As the old adage goes, a picture is worth a thousand words – and for pensioner Judy Kenyon, the phrase could not resonate more.
There is a black-and-white snap among the 64-year-old’s family collection that sits proudly on a shelf in her front room – of her as a newborn baby being held by her birth mother Gina.
Judy had never seen herself as a newborn until this year, when she finally tracked down the 84-year-old who was forced to give her up.
And she not only got to see the photo for the first time, she could also tell Gina she was a great, great grandmother – with another one on the way.
“Before recently I’d never seen a picture of myself that tiny before,” says Judy, from Dudley, West Mids. “To know that all those years my mother had kept it feels very special.”
The pair were reconnected with the help of ITV ancestry series Long Lost Family, which returns tonight, more than 20 years after Judy first started her search.
Judy tells us: “I never gave up looking. You keep hoping, praying, that eventually something will come of it.

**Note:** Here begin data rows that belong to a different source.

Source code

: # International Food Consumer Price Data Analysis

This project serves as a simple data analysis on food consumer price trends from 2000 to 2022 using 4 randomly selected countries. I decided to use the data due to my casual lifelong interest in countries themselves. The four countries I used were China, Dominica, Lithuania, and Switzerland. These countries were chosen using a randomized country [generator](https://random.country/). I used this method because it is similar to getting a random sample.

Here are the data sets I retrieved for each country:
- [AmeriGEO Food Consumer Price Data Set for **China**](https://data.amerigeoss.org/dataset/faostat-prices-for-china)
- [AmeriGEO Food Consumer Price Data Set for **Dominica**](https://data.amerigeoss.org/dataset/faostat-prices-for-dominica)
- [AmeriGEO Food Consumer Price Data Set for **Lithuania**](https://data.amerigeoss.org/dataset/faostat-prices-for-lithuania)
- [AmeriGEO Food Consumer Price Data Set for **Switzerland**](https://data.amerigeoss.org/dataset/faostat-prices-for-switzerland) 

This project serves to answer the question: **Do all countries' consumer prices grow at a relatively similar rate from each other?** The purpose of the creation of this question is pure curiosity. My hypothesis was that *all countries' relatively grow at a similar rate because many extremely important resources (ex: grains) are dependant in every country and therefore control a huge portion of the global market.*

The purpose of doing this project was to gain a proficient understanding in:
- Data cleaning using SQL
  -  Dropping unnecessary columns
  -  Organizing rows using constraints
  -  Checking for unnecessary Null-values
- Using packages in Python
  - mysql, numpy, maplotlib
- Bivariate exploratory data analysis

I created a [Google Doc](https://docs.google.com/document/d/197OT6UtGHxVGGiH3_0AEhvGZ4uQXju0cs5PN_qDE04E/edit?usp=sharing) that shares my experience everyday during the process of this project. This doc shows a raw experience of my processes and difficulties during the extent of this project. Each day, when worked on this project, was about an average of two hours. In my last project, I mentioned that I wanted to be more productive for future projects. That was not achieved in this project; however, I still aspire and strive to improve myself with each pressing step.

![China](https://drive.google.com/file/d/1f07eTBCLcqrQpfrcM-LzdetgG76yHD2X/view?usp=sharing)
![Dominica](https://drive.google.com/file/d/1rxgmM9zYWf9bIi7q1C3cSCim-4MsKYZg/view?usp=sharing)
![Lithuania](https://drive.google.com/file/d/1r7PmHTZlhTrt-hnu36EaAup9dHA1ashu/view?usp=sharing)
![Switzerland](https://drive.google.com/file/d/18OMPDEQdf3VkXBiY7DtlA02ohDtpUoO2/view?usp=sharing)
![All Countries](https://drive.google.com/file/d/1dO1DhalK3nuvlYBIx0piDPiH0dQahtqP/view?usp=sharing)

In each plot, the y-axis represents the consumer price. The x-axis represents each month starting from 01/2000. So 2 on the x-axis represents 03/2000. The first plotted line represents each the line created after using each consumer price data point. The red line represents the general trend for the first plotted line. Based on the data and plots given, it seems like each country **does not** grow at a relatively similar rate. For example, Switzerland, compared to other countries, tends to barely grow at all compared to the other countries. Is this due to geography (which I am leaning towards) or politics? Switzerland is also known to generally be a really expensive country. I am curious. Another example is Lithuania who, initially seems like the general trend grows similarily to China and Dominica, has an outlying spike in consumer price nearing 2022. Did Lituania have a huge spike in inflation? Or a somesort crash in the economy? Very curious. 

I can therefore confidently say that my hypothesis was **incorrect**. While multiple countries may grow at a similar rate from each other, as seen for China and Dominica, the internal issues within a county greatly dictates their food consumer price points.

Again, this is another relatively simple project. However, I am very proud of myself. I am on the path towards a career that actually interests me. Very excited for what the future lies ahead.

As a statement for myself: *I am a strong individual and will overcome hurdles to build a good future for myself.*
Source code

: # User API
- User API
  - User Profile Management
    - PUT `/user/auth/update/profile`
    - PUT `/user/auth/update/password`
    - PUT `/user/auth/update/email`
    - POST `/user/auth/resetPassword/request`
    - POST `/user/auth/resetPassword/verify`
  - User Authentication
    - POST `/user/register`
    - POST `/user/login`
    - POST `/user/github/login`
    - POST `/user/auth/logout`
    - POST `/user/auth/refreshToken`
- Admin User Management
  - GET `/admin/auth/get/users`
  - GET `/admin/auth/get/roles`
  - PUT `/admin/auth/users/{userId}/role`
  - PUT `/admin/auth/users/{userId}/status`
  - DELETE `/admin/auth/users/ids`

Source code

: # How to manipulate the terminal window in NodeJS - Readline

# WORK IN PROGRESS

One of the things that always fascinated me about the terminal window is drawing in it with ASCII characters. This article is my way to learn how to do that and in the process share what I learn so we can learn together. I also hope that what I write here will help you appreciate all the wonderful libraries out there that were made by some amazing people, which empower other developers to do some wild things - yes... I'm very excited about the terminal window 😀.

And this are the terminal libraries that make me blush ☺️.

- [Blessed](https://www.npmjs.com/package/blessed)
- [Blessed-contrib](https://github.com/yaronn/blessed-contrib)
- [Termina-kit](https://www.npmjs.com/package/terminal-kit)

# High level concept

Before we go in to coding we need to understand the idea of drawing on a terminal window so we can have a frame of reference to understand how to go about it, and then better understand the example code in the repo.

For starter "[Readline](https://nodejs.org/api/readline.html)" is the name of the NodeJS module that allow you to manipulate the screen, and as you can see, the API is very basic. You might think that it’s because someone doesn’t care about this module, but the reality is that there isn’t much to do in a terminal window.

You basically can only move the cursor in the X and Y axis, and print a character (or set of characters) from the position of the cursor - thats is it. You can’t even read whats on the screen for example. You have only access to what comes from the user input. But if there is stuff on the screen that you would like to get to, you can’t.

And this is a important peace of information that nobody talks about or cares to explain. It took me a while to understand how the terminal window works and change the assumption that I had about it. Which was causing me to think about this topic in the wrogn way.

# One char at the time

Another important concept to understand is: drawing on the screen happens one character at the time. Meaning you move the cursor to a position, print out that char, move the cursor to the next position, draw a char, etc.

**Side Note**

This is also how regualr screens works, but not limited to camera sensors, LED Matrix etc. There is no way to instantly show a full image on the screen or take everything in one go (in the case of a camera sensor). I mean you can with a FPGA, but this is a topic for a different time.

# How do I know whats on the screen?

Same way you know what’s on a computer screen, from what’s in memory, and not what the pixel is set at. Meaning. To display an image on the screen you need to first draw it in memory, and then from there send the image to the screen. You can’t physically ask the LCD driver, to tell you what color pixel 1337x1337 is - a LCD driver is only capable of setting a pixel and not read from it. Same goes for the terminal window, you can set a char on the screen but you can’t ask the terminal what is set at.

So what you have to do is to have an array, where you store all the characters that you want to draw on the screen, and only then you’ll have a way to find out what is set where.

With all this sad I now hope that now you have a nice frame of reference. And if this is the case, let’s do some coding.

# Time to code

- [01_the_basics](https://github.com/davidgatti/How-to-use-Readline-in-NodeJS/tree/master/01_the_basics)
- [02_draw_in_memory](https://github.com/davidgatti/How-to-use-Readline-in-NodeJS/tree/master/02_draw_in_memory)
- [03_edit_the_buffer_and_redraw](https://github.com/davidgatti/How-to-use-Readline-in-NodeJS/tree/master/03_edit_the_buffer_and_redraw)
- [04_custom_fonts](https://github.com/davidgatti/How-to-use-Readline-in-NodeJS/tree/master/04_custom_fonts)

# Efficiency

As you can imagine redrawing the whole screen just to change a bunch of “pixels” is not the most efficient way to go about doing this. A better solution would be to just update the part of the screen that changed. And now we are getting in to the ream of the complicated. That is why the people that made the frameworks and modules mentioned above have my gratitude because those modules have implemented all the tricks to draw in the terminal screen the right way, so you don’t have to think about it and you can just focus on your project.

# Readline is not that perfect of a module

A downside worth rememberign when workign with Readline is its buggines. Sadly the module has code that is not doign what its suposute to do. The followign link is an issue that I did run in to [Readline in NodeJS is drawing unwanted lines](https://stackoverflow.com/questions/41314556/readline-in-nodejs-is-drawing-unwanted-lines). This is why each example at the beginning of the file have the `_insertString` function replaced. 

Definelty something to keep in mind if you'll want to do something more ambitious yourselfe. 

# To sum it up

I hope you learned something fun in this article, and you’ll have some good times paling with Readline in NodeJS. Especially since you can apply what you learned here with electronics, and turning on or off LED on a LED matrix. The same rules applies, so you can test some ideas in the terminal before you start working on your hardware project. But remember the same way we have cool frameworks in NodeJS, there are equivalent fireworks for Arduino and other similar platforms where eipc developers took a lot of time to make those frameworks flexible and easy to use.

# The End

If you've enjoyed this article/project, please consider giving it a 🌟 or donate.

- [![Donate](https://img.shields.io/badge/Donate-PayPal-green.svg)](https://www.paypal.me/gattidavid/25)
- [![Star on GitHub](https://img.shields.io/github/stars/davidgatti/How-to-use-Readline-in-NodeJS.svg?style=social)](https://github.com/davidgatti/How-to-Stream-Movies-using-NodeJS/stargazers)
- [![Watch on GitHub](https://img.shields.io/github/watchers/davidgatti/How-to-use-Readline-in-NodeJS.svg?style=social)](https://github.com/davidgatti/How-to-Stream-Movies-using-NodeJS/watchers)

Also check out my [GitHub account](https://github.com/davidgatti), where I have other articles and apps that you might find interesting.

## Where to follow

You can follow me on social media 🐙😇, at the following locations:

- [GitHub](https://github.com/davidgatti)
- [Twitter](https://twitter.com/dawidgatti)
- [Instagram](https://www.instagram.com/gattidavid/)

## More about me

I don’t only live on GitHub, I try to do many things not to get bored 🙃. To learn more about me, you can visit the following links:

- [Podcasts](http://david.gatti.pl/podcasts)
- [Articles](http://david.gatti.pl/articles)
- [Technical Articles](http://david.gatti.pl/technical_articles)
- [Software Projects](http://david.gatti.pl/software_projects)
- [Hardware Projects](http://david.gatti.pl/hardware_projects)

I honestly wasn’t sure whether she would still be alive.”
But she was. Gina was living in France, on the outskirts of Cannes – and was just as eager to be reunited with Judy. Aged 19, Gina had been forced to give up Judy because she was an unwed teenage mother in the early 1950s. She went on to have Kate, 56, Chris, 55, and Jane, 60, but never forgot her firstborn.
When they met at Gina’s home after 64 years, it was the biggest time-gap of the new series and one of the biggest to date. Not that Judy felt that way.
“There was just this very big connection,” she tells us. “You’d think I had grown up in her family because of all
the similarities. Her birthday is the same day as my youngest son’s. Our ideas are similar, the way we talk, our mannerisms, our handwriting, our voices. It’s like we had always been together.”
Judy, born Jane, was adopted at two weeks old and grew up in Shropshire with adoptive brother David, from another family. Her adoptive mother married a wealthy aristocrat – but something was always missing.
Judy says: “I just always felt separate to my parents – like I didn’t belong. They would always introduce me to others as their adoptive child.”
Judy respectfully waited until her adoptive mum died in 2000 to trace her adoption papers. They gave her mother’s name, Gina Haggard, and an address in West London for Gina’s parents. But they were no longer there so she wrote to every Gina Haggard in London.
“I enclosed stamped addressed envelopes in all of the letters,” she says. “Only one person wrote back to wish me luck but didn’t know anything about her.”
Judy now knows the parents had only just moved when she found the address, so had she started her search just a few months earlier, she might have found Gina 20 years ago.
Instead, Judy, who has sons Paul, 46, Mark, 42, Michael, 33, and Philip 27, applied to Long Lost Family in 2012 and again last year. By then she was retired, with five grandchildren aged between eight and 23, and a two-year-old great-granddaughter Harper Rose, with another due this summer.
Gina marked Judy’s birthday every year. She said: “Judy’s father did not want anything to do with it [the baby] and I never saw him again. The GP said, ‘we must get on to the adoption agency’.
“I had her for two weeks and that’s all.”
She kept two photos, one of Judy and one of the two of them, as keepsakes. It’s the latter Judy now has, along with 13 new nieces and nephews.
The pair now regularly phone and WhatsApp and Gina hopes to visit her new family soon. Judy said: “I feel I finally really belong.”